_WHAT IS NEEDED_
All of the data below should come back exactly as written, minus its images.

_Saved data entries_
-- -- --
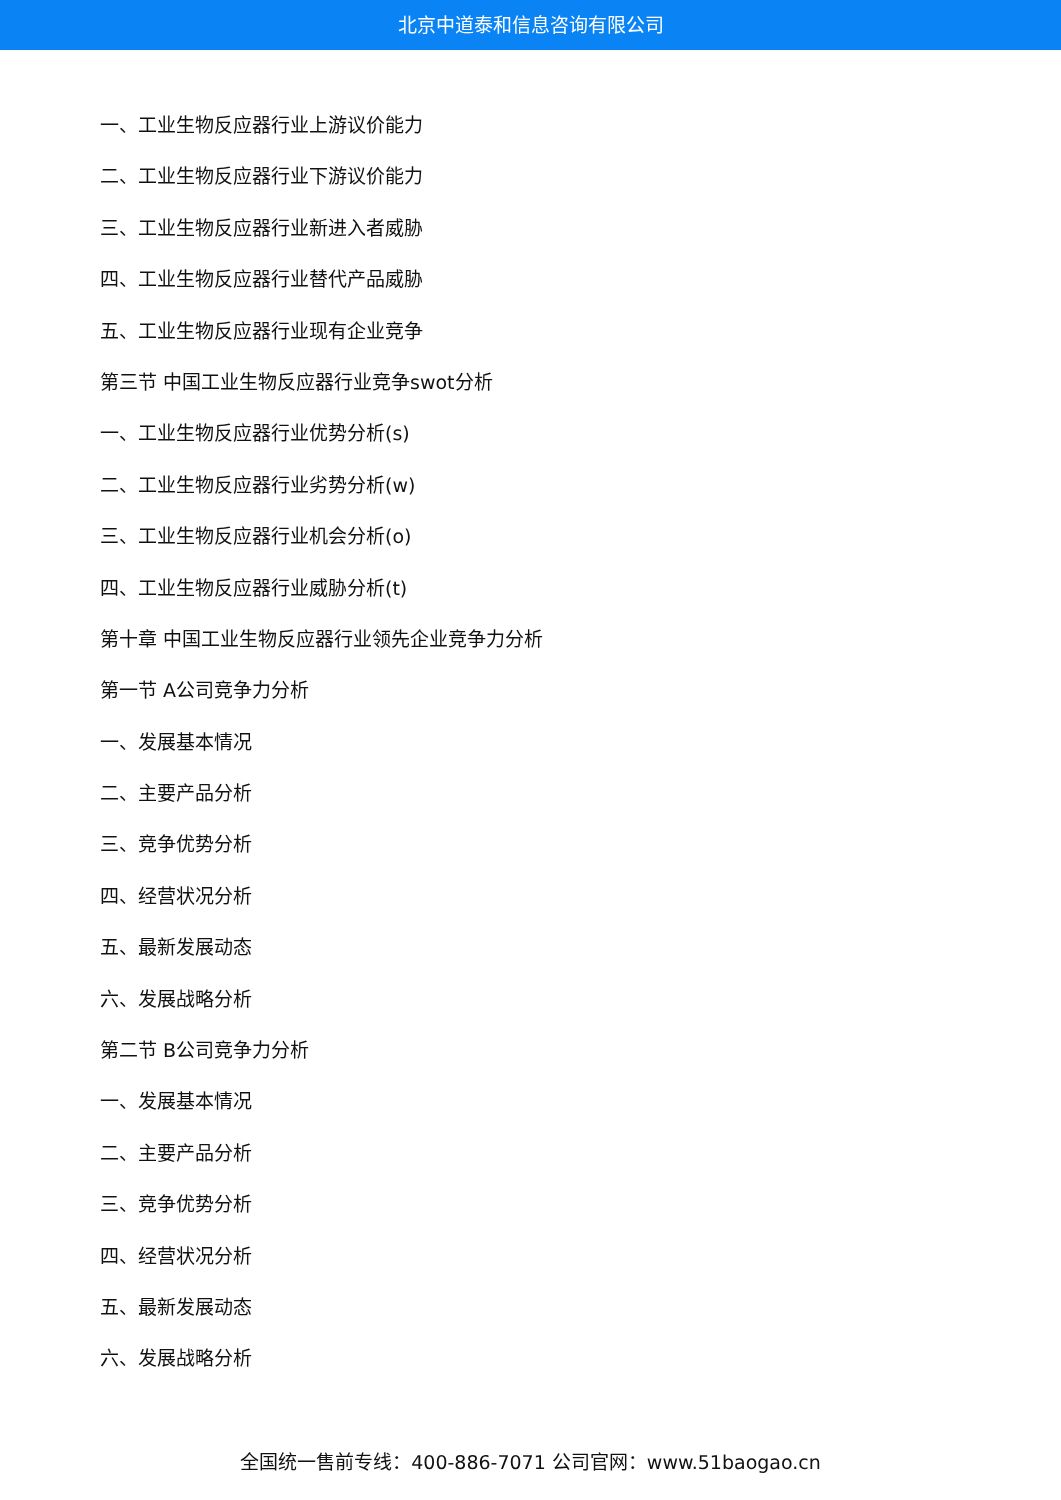北京中道泰和信息咨询有限公司
一、工业生物反应器行业上游议价能力
二、工业生物反应器行业下游议价能力
三、工业生物反应器行业新进入者威胁
四、工业生物反应器行业替代产品威胁
五、工业生物反应器行业现有企业竞争
第三节 中国工业生物反应器行业竞争swot分析
一、工业生物反应器行业优势分析(s)
二、工业生物反应器行业劣势分析(w)
三、工业生物反应器行业机会分析(o)
四、工业生物反应器行业威胁分析(t)
第十章 中国工业生物反应器行业领先企业竞争力分析
第一节 A公司竞争力分析
一、发展基本情况
二、主要产品分析
三、竞争优势分析
四、经营状况分析
五、最新发展动态
六、发展战略分析
第二节 B公司竞争力分析
一、发展基本情况
二、主要产品分析
三、竞争优势分析
四、经营状况分析
五、最新发展动态
六、发展战略分析
全国统一售前专线：400-886-7071 公司官网：www.51baogao.cn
-- -- --
_EXPECTED ANSWER_
北京中道泰和信息咨询有限公司
一、工业生物反应器行业上游议价能力
二、工业生物反应器行业下游议价能力
三、工业生物反应器行业新进入者威胁
四、工业生物反应器行业替代产品威胁
五、工业生物反应器行业现有企业竞争
第三节 中国工业生物反应器行业竞争swot分析
一、工业生物反应器行业优势分析(s)
二、工业生物反应器行业劣势分析(w)
三、工业生物反应器行业机会分析(o)
四、工业生物反应器行业威胁分析(t)
第十章 中国工业生物反应器行业领先企业竞争力分析
第一节 A公司竞争力分析
一、发展基本情况
二、主要产品分析
三、竞争优势分析
四、经营状况分析
五、最新发展动态
六、发展战略分析
第二节 B公司竞争力分析
一、发展基本情况
二、主要产品分析
三、竞争优势分析
四、经营状况分析
五、最新发展动态
六、发展战略分析
全国统一售前专线：400-886-7071 公司官网：www.51baogao.cn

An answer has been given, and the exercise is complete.